I tried it once - lots of bubbles and the resin was super brittle. Now I just mold the windows into the body - If I want a clear window I can always hack it out and replace it with a clear bit of plastic from a hot wheels car or even the 'bubble wrap' package they come in.


----------



## slotcarman12078 (Oct 3, 2008)

The resin for casting clear parts is nasty stuff to work with too. The real good stuff requires some heavy duty breathing apparatus as I recall. I tried it once, and never bothered again. Without the proper equipment, the results will be awful.


----------



## dolphinfan67 (Dec 30, 2011)

Thanks for the info. Sounds like using the clear "packaging" would be the best. What a great idea. Guess I need to open my mind a little:freak: Appreciate the info:thumbsup:


----------



## Joe65SkylarkGS (Feb 15, 2010)

I like using thin lexan. Comes in a bunch of different colors, like red, blue, yellow and smoke colored.
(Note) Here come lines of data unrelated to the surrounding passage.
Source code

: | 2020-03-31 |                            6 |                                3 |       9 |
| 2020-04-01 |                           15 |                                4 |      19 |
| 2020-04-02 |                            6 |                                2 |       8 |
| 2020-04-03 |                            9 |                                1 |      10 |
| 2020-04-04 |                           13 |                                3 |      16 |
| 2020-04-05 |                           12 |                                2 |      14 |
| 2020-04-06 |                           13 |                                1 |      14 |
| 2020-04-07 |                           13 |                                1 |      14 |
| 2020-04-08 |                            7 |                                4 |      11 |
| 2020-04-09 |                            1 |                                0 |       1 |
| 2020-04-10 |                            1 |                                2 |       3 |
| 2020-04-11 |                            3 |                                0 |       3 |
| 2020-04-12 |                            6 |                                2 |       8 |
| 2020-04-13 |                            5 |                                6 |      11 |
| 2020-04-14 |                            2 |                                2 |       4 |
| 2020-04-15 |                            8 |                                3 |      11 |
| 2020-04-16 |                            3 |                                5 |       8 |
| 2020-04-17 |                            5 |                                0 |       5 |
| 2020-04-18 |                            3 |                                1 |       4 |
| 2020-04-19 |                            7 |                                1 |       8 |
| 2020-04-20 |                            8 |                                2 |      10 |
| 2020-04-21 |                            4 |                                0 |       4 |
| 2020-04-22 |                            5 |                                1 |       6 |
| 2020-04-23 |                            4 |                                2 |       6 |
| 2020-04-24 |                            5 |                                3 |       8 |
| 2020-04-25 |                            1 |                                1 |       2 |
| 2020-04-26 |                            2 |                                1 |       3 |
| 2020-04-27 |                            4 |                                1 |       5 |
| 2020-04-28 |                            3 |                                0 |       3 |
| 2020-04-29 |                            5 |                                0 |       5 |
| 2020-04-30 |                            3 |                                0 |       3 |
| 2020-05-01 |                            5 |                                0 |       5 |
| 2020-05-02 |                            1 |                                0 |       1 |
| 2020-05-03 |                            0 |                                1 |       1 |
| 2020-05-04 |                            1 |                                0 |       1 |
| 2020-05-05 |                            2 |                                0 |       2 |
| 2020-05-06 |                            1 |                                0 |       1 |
For a buck a sheet too at your local hobby shop. No weight really and very flexible until glued in place.


----------



## LDThomas (Nov 30, 1999)

For making clear windows, one should learn the fine art of vacuum forming.


----------



## Hilltop Raceway (Feb 12, 2006)

LDThomas said:


> For making clear windows, one should learn the fine art of vacuum forming.


Any links, techniques, or know hows you'd like to share??? Always interested in other how to do's...RM


----------



## alpink (Aug 22, 2010)

Randy, find Paul Kniffen, Zoomin bodies. he makes great vacuum formed windows. I have a dental vacuum former, but haven't found a good way to reproduce stock windows. I'll be willing to learn any styles.


----------



## plymouth71 (Dec 14, 2009)

I've used a clear resin product available at Micheal's with no problem of bubbles.2 part clear epoxy resin

http://www.michaels.com/Castin'-Cra...products-generalcrafts-basicsupplies&start=11


----------



## dolphinfan67 (Dec 30, 2011)

I read some info on that Michael's product. It works pretty well? Do you make a basic two piece mold of the origional window, same as you would a body cast?


----------